Bereits im Vorspiel zur thematischen Hymne God save the King, den musikalisch gebündelten Melodien der Handlung verstand es der italienische Maestro (wie wenige Wochen zuvor in Strasbourg zur „Francesca da Rimini“) orchestral Leidenschaften suggestiv zu vermitteln. Atemberaubende Tempi, ein strukturiertes vortrefflich ausbalanciertes Klangbild, dynamisch-spannendes Musizieren des bestens disponierten Orchesters und kongeniale Solistenbegleitung prägten die hinreißende Interpretation Carellas und sicherten ihm den Löwenanteil der Publikumsgunst.
Darstellerisch sehr intensiv vermittelte Ambur Braid die gekränkte und rachsüchtige Monarchin (sie sang die Partie bereits in Toronto), blieb der Partie jedoch vokal bis auf wenige gelungene Töne einiges schuldig. Ihr unruhig geführter Sopran war der hohen Tessitura nicht gewachsen, von belcantischer Tonalität weit entfernt, die Stimme wirkte zuweilen kantig und die oberen Register ließen mich erschauern.
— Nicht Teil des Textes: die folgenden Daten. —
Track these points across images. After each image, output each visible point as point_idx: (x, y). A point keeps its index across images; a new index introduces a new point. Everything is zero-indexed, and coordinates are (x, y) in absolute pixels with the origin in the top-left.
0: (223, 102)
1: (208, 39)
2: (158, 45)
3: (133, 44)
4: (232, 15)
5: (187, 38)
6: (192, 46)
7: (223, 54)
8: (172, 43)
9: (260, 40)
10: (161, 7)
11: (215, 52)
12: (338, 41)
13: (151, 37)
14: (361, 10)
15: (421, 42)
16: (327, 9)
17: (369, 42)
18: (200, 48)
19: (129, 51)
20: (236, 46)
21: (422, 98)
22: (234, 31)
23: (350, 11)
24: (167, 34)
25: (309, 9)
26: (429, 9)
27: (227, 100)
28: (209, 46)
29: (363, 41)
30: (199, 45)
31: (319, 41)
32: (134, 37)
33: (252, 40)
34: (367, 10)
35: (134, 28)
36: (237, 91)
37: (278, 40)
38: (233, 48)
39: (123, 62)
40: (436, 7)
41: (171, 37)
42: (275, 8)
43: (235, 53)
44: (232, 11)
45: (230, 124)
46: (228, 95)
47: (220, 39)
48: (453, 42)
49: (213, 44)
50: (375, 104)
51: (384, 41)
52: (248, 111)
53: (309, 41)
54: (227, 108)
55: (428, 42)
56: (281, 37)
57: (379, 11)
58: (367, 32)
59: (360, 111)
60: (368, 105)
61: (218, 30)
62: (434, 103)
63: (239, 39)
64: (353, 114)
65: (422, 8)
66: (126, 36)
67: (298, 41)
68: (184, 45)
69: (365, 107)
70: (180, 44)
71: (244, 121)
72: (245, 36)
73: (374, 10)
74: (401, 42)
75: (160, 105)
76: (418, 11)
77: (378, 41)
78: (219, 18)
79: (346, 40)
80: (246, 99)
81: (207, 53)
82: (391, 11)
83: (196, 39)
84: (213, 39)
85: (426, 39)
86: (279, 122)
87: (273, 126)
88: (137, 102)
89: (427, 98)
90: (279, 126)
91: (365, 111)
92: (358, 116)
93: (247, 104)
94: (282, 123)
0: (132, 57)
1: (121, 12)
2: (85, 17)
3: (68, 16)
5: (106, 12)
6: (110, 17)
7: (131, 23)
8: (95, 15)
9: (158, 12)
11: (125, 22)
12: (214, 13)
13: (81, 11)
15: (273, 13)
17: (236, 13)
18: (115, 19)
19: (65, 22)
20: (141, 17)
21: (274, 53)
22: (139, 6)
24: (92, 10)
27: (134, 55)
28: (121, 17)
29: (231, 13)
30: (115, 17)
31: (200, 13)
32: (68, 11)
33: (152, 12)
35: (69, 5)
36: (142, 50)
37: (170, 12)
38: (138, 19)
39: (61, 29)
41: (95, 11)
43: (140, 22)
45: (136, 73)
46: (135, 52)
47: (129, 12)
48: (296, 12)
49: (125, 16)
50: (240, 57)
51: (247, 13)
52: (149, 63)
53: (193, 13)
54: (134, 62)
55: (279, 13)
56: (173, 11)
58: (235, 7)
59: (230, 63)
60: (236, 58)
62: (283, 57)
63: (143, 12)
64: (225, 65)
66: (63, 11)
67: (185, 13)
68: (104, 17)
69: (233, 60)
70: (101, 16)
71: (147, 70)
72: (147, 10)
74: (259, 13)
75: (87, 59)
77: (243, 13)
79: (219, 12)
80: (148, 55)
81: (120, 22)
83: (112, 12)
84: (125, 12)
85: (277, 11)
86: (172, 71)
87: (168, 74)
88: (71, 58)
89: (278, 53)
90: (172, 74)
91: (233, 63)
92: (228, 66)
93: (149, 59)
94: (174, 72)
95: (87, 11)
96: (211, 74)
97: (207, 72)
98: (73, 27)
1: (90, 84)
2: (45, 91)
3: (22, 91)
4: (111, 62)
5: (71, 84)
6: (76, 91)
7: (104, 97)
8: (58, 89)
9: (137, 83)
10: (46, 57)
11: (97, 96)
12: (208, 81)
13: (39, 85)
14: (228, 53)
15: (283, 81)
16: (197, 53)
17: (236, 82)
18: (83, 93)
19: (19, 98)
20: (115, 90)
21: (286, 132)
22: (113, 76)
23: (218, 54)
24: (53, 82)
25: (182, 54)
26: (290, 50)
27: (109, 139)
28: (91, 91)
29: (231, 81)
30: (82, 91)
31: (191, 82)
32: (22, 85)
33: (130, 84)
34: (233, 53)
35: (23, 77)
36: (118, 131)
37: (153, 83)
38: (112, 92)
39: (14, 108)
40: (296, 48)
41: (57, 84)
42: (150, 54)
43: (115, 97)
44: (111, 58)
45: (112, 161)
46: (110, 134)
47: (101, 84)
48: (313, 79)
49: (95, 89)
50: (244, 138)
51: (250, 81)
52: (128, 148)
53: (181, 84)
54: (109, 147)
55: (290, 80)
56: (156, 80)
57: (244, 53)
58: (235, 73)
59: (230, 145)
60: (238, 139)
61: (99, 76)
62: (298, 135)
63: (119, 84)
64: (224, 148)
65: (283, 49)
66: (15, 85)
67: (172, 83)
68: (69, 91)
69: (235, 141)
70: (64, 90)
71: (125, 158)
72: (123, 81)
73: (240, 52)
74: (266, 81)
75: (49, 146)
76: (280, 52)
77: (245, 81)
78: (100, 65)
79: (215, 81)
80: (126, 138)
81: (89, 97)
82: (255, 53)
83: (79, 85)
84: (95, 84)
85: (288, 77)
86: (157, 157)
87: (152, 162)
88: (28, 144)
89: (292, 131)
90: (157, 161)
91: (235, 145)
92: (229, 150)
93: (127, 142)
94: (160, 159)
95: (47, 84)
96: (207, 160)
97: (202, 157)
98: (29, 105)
Versöhnlicher klang in meinen Ohren lediglich die finale Arie Vivi ingrato a lei d´accanto.
Leidenschaftliche Mezzotöne, lebendig in Wort, Stil, Musikalität ließ Alice Coote zur Gestaltung der Sara einfließen. Die ebenso darstellerisch engagierte Sängerin schenkte ihrer Romanze All´affitto é dolce sowie den Duetten in hohem Maße vokale Präsenz. Schlichen sich während dramatischer Momente gleißende Höhentöne ein, minderten sie in keiner Weise die beachtliche Gesangsleistung.
Belcanto pur durfte man jedoch von den Herren der „Schöpfung“ in reichem Maße vernehmen und die Krone des Abends gebührte ohne Zweifel dem Bassbariton Juan Jesús Rodriguez. Ob zur Kavatine des Duca di Nottingham: Force in quel cor sensibile, dem leidenschaftlichen „Ehestreit“ mit der angeblich untreuen Gattin Sara oder im emotionalen Terzett beeindruckte das herrlich timbrierte kernige Material. Effektiv präsentierte der spanische Sänger Gesangskultur von mitreißender Emphase, in Verbindung enormer Flexibilität und vortrefflicher Musikalität.
Mario Chang (Roberto Devereux), Ambur Braid (Elisabetta I.), Giuliano Carella (Musikalischer Leiter), Ingyu Hwang (Lord Cecil) und Daniel Mirosław (Sir Gualtiero Raleigh) sowie im Hintergrund das Frankfurter Opern- und Museumsorchester.
Den sonst typischen tenoralen Arienkomplex während der Opernhandlungen widmete Donizetti seinem Titelhelden „Roberto Devereux“ nach Duetten erst zur finalen Kerkerszene, aber dafür umso wirkungsvoller. Wenige sichtbare Emotionen schenkte Mario Chang dem unglücklichen Günstling, blickte dafür öfters in Bewunderung zu seinem Bariton-Partner auf und glänzte mit hervorragenden Vokalisen. In lyrischem Wohlklang entfaltete der sympathische Sänger wiederum sein herrliches Timbre zu edlen strahlkräftigen Höhenflügen und krönte das vorzügliche Portrait mit der bestens phrasierten Arie Io ti diró fra gli ultimi singhiozzi und der temperamentvollen Cabaletta.
Die weiteren weniger tragenden Rollen ergänzten stimmschön der Tenor Ingyu Hwang (Lord Cecil), mit leichtem Bariton Daniel Miroslaw (Sir Raleigh) und dunkleren Tönen Thesele Kemane (Page/Vertrauter). Adäquat auf hohem Niveau präsentierte sich wiederum der von Tilman Michael bestens vorbereitete Frankfuter Opernchor.
Leistungsgerecht verschenkte das Publikum seine Bravos und feierte alle Beteiligten herzlich während des Applaus-Durchgangs.